**TASK BRIEF:** Using the listing below, print exactly everything from the line with "101: (568, 112)" down to the line with "139: (554, 106)", both included, and nothing more.
=-=-=
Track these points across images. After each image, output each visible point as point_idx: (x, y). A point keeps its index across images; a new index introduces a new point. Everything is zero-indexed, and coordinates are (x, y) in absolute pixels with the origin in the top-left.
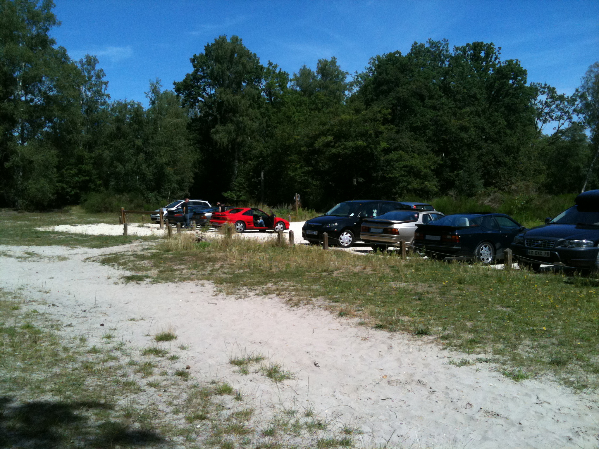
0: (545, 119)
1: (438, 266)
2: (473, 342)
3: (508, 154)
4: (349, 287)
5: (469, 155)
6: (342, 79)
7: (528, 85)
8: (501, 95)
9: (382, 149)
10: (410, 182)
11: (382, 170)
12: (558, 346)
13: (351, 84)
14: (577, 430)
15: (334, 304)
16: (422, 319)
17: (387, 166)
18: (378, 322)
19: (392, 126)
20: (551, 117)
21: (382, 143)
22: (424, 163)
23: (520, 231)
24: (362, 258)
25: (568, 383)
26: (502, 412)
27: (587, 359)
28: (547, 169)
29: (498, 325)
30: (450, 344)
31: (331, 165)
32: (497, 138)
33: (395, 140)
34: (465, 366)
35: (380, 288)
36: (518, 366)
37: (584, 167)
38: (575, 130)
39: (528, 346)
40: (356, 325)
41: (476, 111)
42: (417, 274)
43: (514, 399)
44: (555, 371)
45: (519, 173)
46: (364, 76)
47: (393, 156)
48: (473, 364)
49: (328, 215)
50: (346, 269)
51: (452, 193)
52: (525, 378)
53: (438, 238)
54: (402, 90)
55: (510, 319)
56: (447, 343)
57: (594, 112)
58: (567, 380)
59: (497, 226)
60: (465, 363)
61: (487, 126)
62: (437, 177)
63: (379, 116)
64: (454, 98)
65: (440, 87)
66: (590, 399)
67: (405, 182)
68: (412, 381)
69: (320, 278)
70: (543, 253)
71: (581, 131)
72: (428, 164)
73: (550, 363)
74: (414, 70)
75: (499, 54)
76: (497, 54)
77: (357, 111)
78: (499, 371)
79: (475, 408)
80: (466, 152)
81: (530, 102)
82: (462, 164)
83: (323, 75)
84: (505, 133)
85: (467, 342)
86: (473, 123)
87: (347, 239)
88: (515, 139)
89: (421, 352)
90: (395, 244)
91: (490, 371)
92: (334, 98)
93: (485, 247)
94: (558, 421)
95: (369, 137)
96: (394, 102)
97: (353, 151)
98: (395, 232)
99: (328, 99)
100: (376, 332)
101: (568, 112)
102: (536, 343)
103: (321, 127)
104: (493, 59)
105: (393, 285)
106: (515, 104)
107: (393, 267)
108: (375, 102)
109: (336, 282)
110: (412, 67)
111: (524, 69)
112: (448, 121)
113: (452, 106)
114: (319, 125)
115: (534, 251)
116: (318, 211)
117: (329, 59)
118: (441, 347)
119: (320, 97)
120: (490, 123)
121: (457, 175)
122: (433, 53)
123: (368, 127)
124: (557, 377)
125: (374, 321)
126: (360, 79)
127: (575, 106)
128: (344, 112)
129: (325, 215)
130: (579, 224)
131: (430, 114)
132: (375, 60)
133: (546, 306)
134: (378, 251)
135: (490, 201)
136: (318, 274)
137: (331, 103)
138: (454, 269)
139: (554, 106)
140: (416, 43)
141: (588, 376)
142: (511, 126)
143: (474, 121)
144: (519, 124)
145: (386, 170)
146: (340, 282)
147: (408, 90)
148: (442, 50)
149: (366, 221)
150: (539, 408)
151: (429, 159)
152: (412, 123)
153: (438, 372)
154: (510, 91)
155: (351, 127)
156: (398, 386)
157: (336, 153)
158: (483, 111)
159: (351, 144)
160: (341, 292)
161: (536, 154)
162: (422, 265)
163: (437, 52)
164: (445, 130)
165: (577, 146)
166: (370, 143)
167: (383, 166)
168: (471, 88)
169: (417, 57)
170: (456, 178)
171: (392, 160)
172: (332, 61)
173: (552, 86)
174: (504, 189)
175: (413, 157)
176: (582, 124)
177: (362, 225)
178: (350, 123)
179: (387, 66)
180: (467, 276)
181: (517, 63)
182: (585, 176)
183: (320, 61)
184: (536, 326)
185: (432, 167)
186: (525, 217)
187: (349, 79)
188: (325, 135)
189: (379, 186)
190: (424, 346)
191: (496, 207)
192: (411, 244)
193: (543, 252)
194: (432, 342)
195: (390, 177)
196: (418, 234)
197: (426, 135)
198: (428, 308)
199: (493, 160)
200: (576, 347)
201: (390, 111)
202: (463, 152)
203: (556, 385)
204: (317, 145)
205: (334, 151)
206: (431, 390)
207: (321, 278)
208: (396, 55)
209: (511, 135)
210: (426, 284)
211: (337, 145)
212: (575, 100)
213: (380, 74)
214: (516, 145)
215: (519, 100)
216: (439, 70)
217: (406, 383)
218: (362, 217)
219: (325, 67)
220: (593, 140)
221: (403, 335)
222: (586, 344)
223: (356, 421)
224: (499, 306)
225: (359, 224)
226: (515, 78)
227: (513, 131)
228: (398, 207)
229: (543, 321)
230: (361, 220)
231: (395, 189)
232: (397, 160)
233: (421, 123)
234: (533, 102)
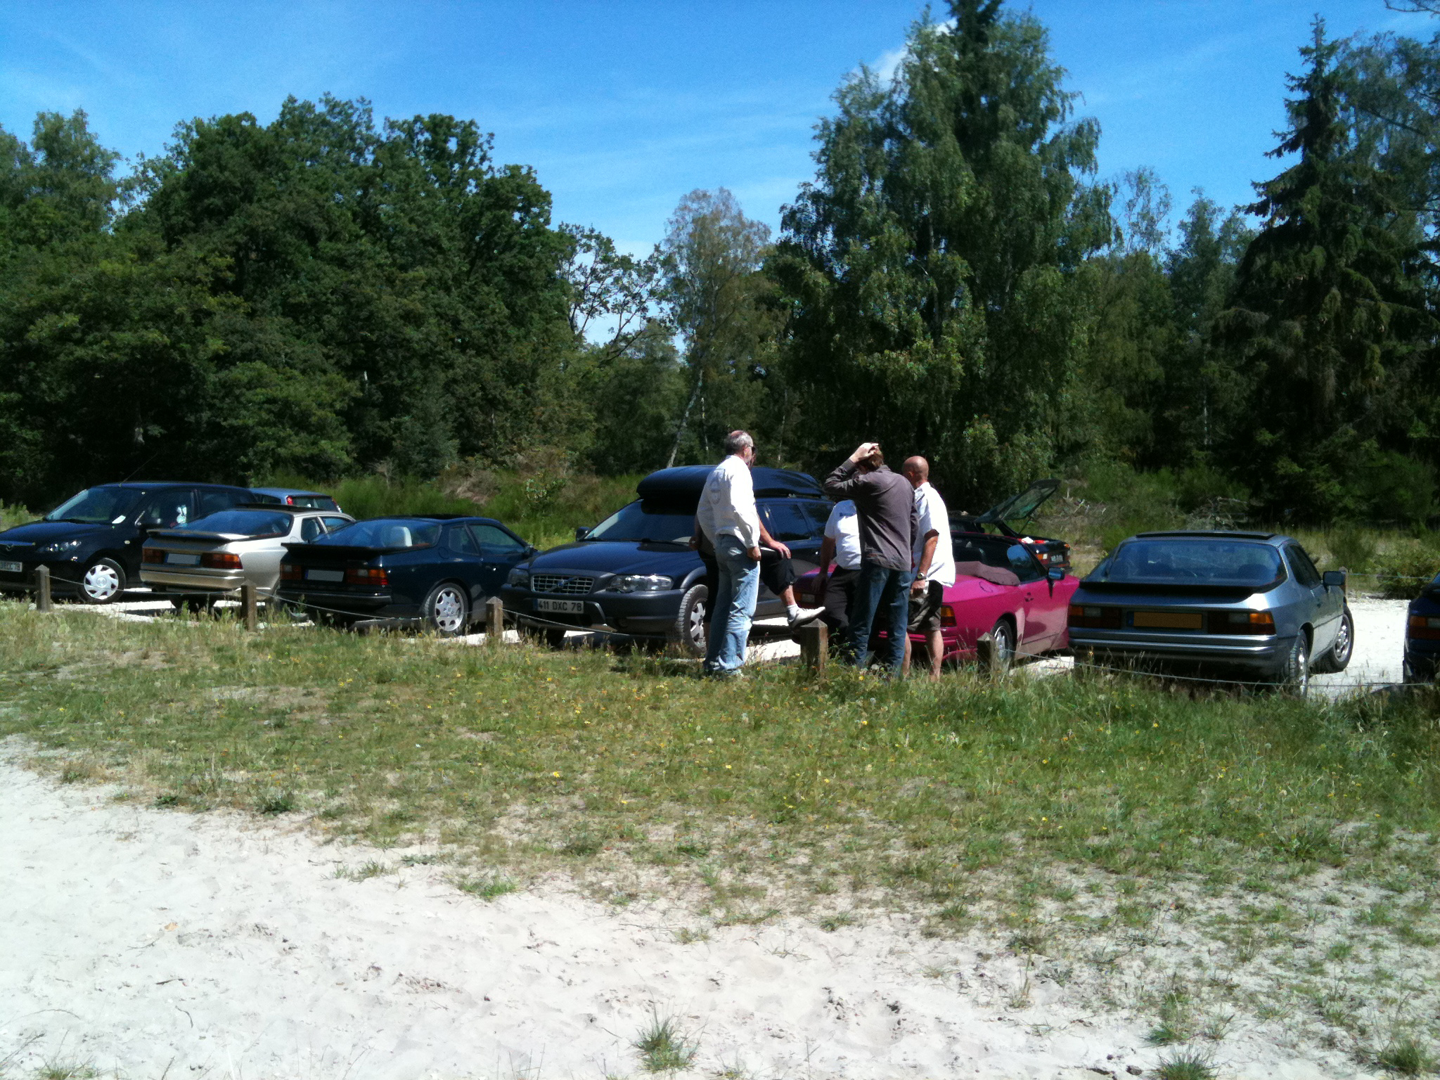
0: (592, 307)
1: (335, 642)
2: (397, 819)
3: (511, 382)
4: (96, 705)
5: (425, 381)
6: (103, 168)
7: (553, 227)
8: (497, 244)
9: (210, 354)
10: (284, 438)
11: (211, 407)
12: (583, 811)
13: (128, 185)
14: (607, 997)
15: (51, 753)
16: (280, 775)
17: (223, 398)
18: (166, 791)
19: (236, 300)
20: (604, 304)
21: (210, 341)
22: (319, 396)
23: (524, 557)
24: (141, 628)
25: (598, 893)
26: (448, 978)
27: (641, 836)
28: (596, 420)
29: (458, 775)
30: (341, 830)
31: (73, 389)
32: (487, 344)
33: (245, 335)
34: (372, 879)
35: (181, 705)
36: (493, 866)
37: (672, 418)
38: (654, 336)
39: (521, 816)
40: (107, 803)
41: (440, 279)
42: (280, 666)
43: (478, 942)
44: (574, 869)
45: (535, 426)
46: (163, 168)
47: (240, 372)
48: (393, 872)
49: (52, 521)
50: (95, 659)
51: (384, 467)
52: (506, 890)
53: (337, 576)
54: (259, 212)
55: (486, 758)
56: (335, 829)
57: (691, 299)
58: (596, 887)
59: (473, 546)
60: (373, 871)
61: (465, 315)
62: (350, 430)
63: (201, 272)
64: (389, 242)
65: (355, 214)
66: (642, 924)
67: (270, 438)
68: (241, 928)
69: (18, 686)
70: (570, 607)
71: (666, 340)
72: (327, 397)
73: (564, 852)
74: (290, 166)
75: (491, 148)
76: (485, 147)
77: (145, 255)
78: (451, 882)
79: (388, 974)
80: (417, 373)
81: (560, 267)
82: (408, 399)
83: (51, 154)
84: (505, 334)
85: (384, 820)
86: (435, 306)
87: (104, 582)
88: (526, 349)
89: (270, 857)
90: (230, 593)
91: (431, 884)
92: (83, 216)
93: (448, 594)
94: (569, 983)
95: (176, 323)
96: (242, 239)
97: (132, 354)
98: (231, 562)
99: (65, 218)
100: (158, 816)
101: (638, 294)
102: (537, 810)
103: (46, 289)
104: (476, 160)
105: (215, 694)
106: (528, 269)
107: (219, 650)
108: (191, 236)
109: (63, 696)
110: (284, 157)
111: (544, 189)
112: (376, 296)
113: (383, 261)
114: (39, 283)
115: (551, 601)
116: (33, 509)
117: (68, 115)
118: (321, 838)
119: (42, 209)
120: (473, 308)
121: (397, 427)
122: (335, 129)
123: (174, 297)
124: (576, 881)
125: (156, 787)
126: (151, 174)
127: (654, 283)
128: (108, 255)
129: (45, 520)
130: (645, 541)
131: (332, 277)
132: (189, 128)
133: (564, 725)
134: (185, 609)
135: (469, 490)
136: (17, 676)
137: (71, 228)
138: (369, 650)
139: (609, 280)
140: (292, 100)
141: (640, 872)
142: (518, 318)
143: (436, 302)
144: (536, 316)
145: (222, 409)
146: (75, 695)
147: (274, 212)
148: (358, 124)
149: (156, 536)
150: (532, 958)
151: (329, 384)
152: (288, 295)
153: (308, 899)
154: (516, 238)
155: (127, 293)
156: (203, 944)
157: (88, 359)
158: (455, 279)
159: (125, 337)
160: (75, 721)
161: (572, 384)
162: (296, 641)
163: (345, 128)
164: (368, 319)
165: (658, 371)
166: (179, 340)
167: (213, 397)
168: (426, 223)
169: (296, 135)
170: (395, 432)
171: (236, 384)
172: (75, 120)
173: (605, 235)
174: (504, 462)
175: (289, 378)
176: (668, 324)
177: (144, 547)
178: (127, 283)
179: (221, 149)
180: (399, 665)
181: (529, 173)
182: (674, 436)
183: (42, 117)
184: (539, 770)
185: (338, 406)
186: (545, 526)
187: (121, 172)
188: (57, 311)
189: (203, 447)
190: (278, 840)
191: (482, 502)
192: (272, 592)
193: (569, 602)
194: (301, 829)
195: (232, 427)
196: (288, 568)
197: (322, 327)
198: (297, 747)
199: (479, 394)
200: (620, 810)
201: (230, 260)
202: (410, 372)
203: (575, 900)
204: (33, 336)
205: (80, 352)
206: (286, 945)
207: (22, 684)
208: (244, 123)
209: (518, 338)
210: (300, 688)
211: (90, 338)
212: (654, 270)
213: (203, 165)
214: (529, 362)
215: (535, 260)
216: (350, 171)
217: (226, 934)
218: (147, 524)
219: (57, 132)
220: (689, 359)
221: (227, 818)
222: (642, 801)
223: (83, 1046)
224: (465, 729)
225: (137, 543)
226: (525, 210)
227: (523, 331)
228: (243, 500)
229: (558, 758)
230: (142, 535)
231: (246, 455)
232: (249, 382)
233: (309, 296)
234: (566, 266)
=-=-=
**ANSWER FOR THIS EXERCISE:**
101: (568, 112)
102: (536, 343)
103: (321, 127)
104: (493, 59)
105: (393, 285)
106: (515, 104)
107: (393, 267)
108: (375, 102)
109: (336, 282)
110: (412, 67)
111: (524, 69)
112: (448, 121)
113: (452, 106)
114: (319, 125)
115: (534, 251)
116: (318, 211)
117: (329, 59)
118: (441, 347)
119: (320, 97)
120: (490, 123)
121: (457, 175)
122: (433, 53)
123: (368, 127)
124: (557, 377)
125: (374, 321)
126: (360, 79)
127: (575, 106)
128: (344, 112)
129: (325, 215)
130: (579, 224)
131: (430, 114)
132: (375, 60)
133: (546, 306)
134: (378, 251)
135: (490, 201)
136: (318, 274)
137: (331, 103)
138: (454, 269)
139: (554, 106)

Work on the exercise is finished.